The AFB will increase and make permanent the pandemic student grant level of $6,000 and make permanent the larger loan limit. It will also ensure more equitable disbursement, moving toward a 50:50 ratio for the grants and loans model.
The AFB will allocate an additional $500 million a year to expand access to apprenticeships and other forms of skills training. This allocation will build upon existing programs and improve access to these supports.
Fair and progressive taxation matters
The AFB will tax extreme wealth by introducing a progressive wealth tax—beginning on net worth over $10 million—which would bring in $32 billion in the first year and $409 billion over 10 years.

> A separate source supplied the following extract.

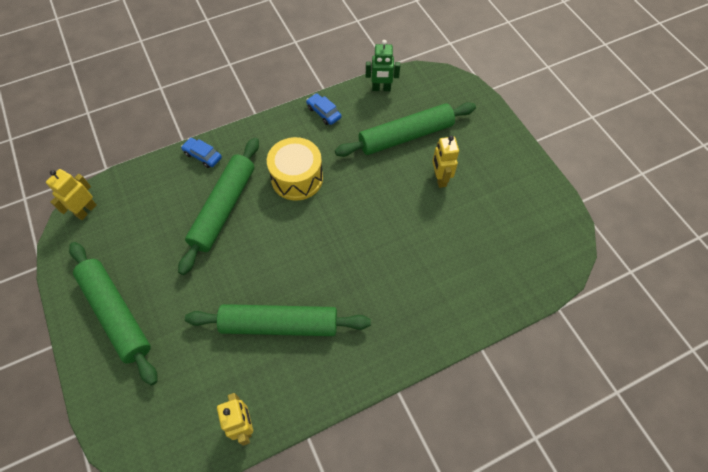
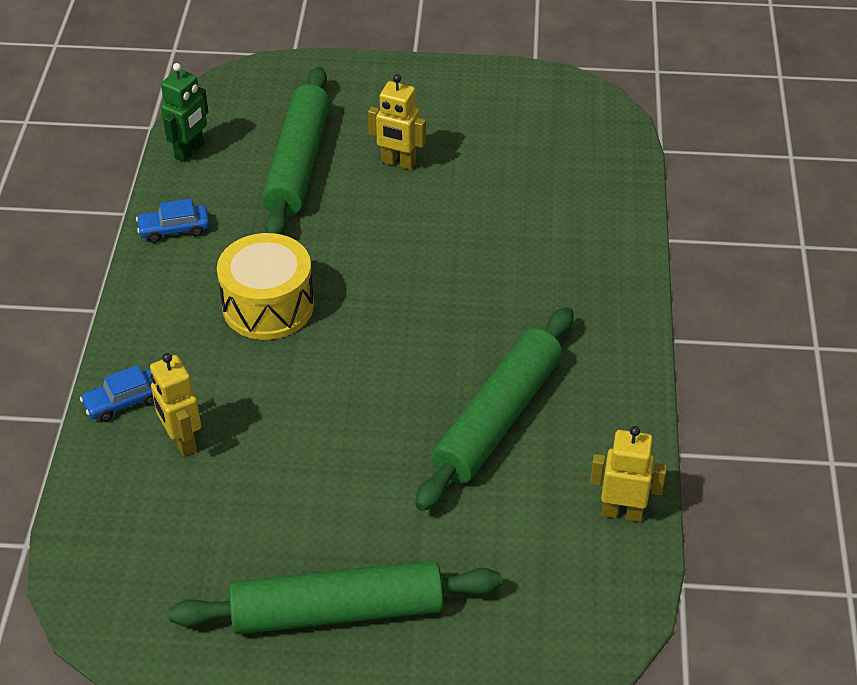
camera: 60 degrees left, 15 degrees down
yellow robot [46,169,97,220] -> yellow robot moved to [150,353,201,456]
green rolling pin [178,138,259,275] -> none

This tax, which could be paid by fewer than 0.5 per cent of Canada’s richest families, would increase federal tax revenue by almost 10 per cent.
The AFB will restore the corporate income tax rate, boosting the federal rate to 20 per cent, from its present rate of 15 per cent, which would generate more than $11 billion annually.
The AFB will raise the inclusion rate for capital gains to 75 per cent, which would bring in more than $9.5 billion.
The AFB will cap corporate pay deductions at $1 million in total compensation for every employee. Corporate executive salaries hit a new record in 2021.
The AFB will limit the dividend tax credit, saving the federal government at least $1 billion annually.
The AFB will implement a windfall profits tax. Canadian corporations made record-high profit margins in 2021. Margins remained elevated throughout 2022. A tax on profits greater than 120 per cent of pre-pandemic margins could, conservatively, bring in well over $20 billion for 2021 and 2022.
The AFB will end the Real Estate Investment Trusts (REIT) tax break for housing. REITs have gained control over a large segment of Canada’s rental housing and tactics to drive out existing renters in order to make more revenue. REITs do not have to pay any corporate income tax. If REITs were taxed like other Canadian corporations, they would pay about $130 million in annual corporate income tax.
All told, AFB 2024 proves that Canadians really can have nice things—if we make our tax system more progressive and make smart investments in public services, income supports, social and physical infrastructure.